5 Common Squat Problems and How to Fix Them

Squatting Problems:

1) Lying Back on Your Toes When You Squat:

The first thing to do is to get your back straight. Then you need to bend at the knees and keep them there while keeping your feet flat on the floor.

If you are not sure what I mean by “keeping them there”, then try doing it with one foot elevated on a step or something similar. Try standing up from a chair, sitting down, etc…

If you have trouble keeping your back straight, then try putting some weight behind your hands. Or put some weight behind your legs instead of just your heels.

You will see if it helps. Another way to correct this problem is to place a pillow under the ball of each foot so that they don’t roll off the ground when you stand up from kneeling position.

2) Not Keeping Your Head Up During the Squat:

When you start squatting, your head should stay up. If it doesn’t, then tilt your head downward until you feel like your neck is going to snap.

Now raise it again and repeat this motion several times. Keep tilting your head upward until you feel like you can lift yourself up without any pain in the neck area. If all else fails, then take a deep breath and try again.

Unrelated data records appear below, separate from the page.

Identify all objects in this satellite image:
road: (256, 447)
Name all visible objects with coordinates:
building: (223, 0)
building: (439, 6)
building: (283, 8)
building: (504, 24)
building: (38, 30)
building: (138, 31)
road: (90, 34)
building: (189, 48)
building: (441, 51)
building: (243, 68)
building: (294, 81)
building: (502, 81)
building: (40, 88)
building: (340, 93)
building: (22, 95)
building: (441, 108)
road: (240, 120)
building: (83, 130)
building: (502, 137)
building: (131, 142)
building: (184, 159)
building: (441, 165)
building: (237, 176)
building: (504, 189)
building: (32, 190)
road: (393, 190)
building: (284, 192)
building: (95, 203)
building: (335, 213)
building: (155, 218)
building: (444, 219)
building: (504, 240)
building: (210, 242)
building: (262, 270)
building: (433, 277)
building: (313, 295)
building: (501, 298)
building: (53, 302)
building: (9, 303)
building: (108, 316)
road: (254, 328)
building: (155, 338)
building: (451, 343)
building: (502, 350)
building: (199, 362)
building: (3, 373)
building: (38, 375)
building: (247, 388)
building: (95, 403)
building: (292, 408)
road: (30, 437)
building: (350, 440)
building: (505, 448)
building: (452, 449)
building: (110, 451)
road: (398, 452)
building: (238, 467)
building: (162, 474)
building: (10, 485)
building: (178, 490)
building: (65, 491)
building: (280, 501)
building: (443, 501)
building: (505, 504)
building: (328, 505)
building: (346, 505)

3) Not Keeping Your Chest Out During the Squat:

I don’t understand why people seem to forget to do this part. Really, it’s simple, all you have to do to keep your chest out is puff it out really far.

5 Common Squat Problems and How to Fix Them - GYM FIT WORKOUT

There is no fancy way of doing it, just push as hard as you can against your skin in the direction opposite of the floor. You should feel your waist and hips squeeze in slightly.

4) Moving Your Feet Around Too Much in the Deep Part of the Squat:

Don’t just move them around, place them as far apart as you can. Try to keep them there the whole time you are squatting.

This will help you bench more too.

5) Having Trouble Getting Up After You’ve Done a Set:

Once again, place your feet far enough apart and lift up with your legs. This should send you up quick enough and then all you have to do is stand up.

If it doesn’t, then try sitting down on the floor and pushing yourself up using your legs.

It’s really simple. If you are having trouble with any of these problems, then ask someone who has been training longer than you have to help you out and don’t give up.

How did I fix these problems?

Well, I just didn’t give up and kept trying until they went away. No magic pills or anything like that.

If you are having trouble finding enough weight to lift, then try this. You should stick with the program you are on until it starts to get too easy.

If you go up in weight every time it gets a little hard then you won’t last very long because you will be lifting too much before you know it. It is better to wait until the weight becomes difficult again. Then when you can’t figure out how to add more weight, switch to an easier program like I did.

5 Common Squat Problems and How to Fix Them - GymFitWorkout

I used the same program – only I started on it when it got too easy, and I only stayed with it until it started to get too easy again. Then I switched to an even easier one.

This way I was making progress all the time, but the weights were never too heavy and not a risk to my joints or anything else.

Here’s a list of the programs I used:

The “Strategic” Progression Model (easiest one I had) The “Dynamic” Progression Model The “Undulating” Progression Model

I don’t think I would have even needed all of these programs if I hadn’t switched to an easier one when I did. But that’s okay.

All of these training models are good ones, and you will probably want to try them all at some point.

I should probably mention that I started getting bored with weight training after about a year. I was still enjoying the benefits of it, but I had reached a point where I didn’t want to be in the gym all that much any more.

That’s when I decided to try something else for a while, and that’s exactly what I did. I’ve tried all kinds of different things over the years. Some things just once, and some things several times. I don’t care what people say, weight training is not the only way to stay in shape. There are all kinds of ways to do it.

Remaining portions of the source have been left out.